ASEAN offers Japan strategic policies to aid recovery efforts
ASEAN has offered Japan assistance in strategic policies to help the country recover from an earthquake and tsunami in March that killed thousands and displaced hundreds of thousands.
“We meet today [Saturday] to enhance cooperation and respond quickly at a time when one of us faces a grave disaster,” Indonesian President Susilo Bambang Yudhoyono said at the Indonesia-initiated ASEAN-Japan meeting at the ASEAN Secretariat in Jakarta on Saturday.
“Indonesia believes that a nation such as Japan, which has a strong work ethic, advanced science and technology and a good system in mitigating disasters, will be able to recover and rehabilitate itself quickly.”
He said Southeast Asia and Japan, which were prone to natural disasters, needed to cooperate with and strengthen solidarity with each other.

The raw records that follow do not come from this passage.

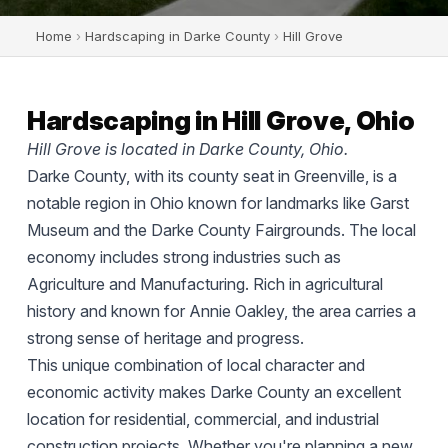
Home
›
Hardscaping in Darke County
›
Hill Grove
Hardscaping in Hill Grove, Ohio
Hill Grove is located in Darke County, Ohio.
Darke County, with its county seat in Greenville, is a
notable region in Ohio known for landmarks like Garst
Museum and the Darke County Fairgrounds. The local
economy includes strong industries such as
Agriculture and Manufacturing. Rich in agricultural
history and known for Annie Oakley, the area carries a
strong sense of heritage and progress.
This unique combination of local character and
economic activity makes Darke County an excellent
location for residential, commercial, and industrial
construction projects. Whether you're planning a new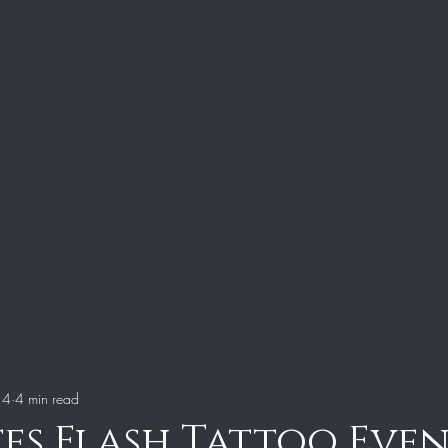
 4
4 min read
tes Flash Tattoo Eve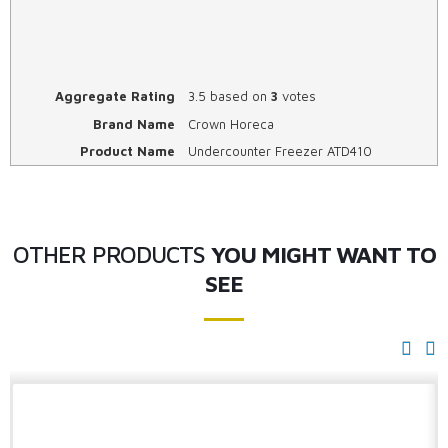
Aggregate Rating
3.5
based on
3
votes
Brand Name
Crown Horeca
Product Name
Undercounter Freezer ATD410
OTHER PRODUCTS
YOU MIGHT WANT TO
SEE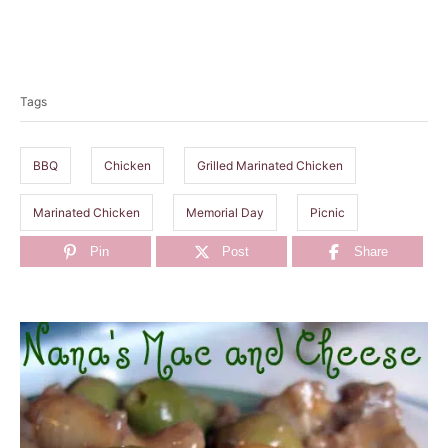
T
a
Tags
g
s
BBQ
Chicken
Grilled Marinated Chicken
Marinated Chicken
Memorial Day
Picnic
Pin
Post
Share
P
o
s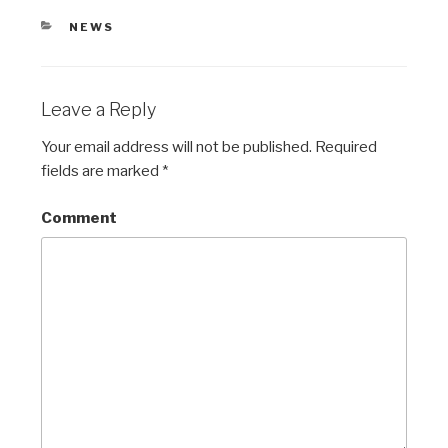
CATEGORIES
NEWS
Leave a Reply
Your email address will not be published.
Required
fields are marked
*
Comment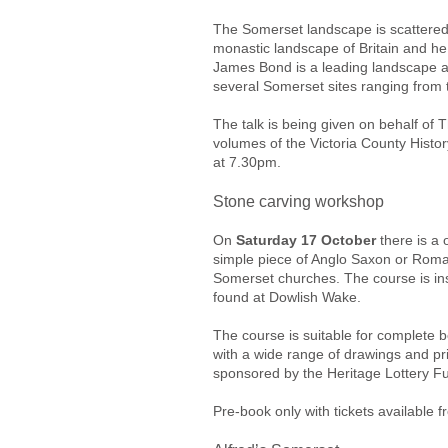
The Somerset landscape is scattered 
monastic landscape of Britain and he
James Bond is a leading landscape ar
several Somerset sites ranging from 
The talk is being given on behalf of T
volumes of the Victoria County Histo
at 7.30pm.
Stone carving workshop
On
Saturday 17 October
there is a 
simple piece of Anglo Saxon or Roman
Somerset churches. The course is ins
found at Dowlish Wake.
The course is suitable for complete 
with a wide range of drawings and pri
sponsored by the Heritage Lottery F
Pre-book only with tickets available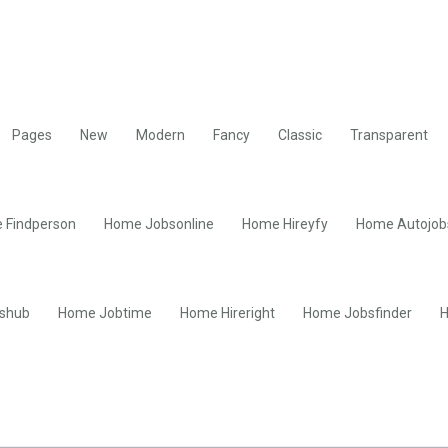
Pages
New
Modern
Fancy
Classic
Transparent
 Findperson
Home Jobsonline
Home Hireyfy
Home Autojob
shub
Home Jobtime
Home Hireright
Home Jobsfinder
H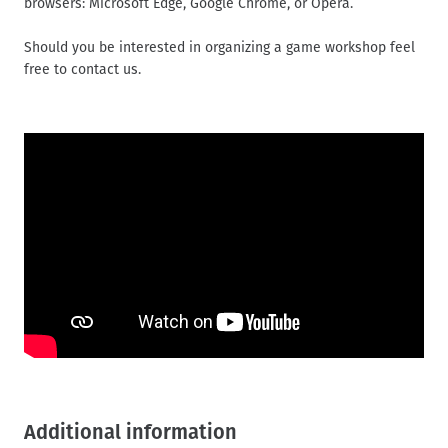
browsers: Microsoft Edge, Google Chrome, or Opera.
Should you be interested in organizing a game workshop feel
free to contact us.
Additional information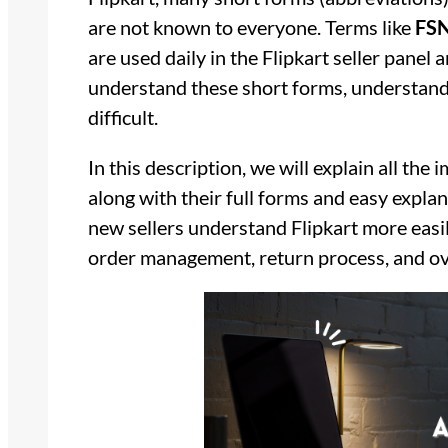
are not known to everyone. Terms like
FSN
are used daily in the Flipkart seller panel
understand these short forms, understandi
difficult.
In this description, we will explain all th
along with their full forms and easy explan
new sellers understand Flipkart more easily
order management, return process, and ove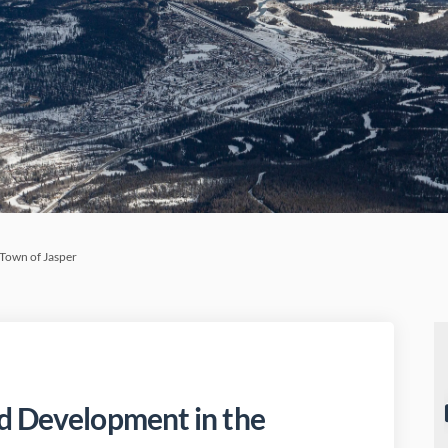
Town of Jasper
d Development in the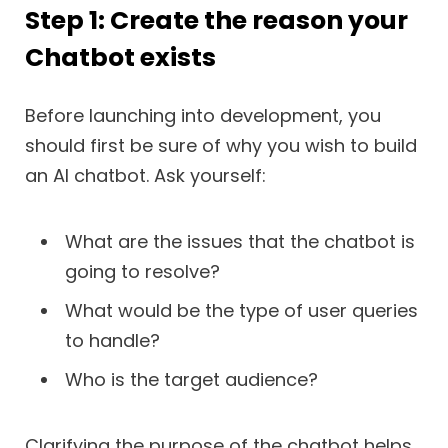
Step 1: Create the reason your
Chatbot exists
Before launching into development, you
should first be sure of why you wish to build
an AI chatbot. Ask yourself:
What are the issues that the chatbot is
going to resolve?
What would be the type of user queries
to handle?
Who is the target audience?
Clarifying the purpose of the chatbot helps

After the two-hour meeting, Indonesian foreign minister and current chair of ASEAN, Marty Natalegawa, said ASEAN foreign ministers and their representatives expressed their sympathy, solidarity and support to the government and people of Japan in their recovery and reconstruction efforts.
“I could see [Japanese Foreign Minister Takeaki] Matsumoto was deep in thought. When each speaker spoke, I saw him take a tissue to wipe his eyes,” Singaporean Ambasador-at-Large Chew Tai Soo said of the Japanese minister during the meeting.
“We can express our sympathy. But only the Japanese people can really feel the sadness.”
Philippine Foreign Minister Albert F. Del Rosario said he believed Japan “will emerge and ASEAN will be with Japan all the way”.
Marty said each ASEAN member state offered bilateral help to Japan to help it recover following the disaster through donations and evacuation teams.
“When we talk about aid, it doesn’t have to be money or [human] resources. It can also be in the form of policies given to Japan at a time of emergency such as now,” he said during a joint press conference following the meeting.
Marty said intended policies would be issued by technical ministries, and not only ASEAN foreign ministries.
ASEAN Secretary-General Surin Pitsuwan said it was time for ASEAN countries to reciprocate what Japan had done in spurring development in the bloc and in the each country.
“What can we do? There are medium- and long-term [options] that will involve policies and strategies. We don’t know yet at this point,” he said.
He said Japanese industrial strategy may change, particularly in the automotive, consumer electronics and computing sectors because of the disaster.
“If there’s a new reorientation, what is ASEAN’s response?” Pitsuwan said, referring to changes that future policies may need to cater to. “We will have to explore this in the future.”
He said the ASEAN Secretariat General would assure Japanese could continue to trade in and travel to the region to help Japan “get back to its normal role in Southeast Asia”.
Pitsuwan said he would report on Japan’s recovery efforts and industry to ASEAN at the ASEAN Summits in May and October.
Matsumoto said he welcomed the joint effort made by ASEAN to assist Japan.
“We have received a variety of support. What I understand is that it’s not just words. What we need is close cooperation,” he said. “We would like to get more support for reconstruction.”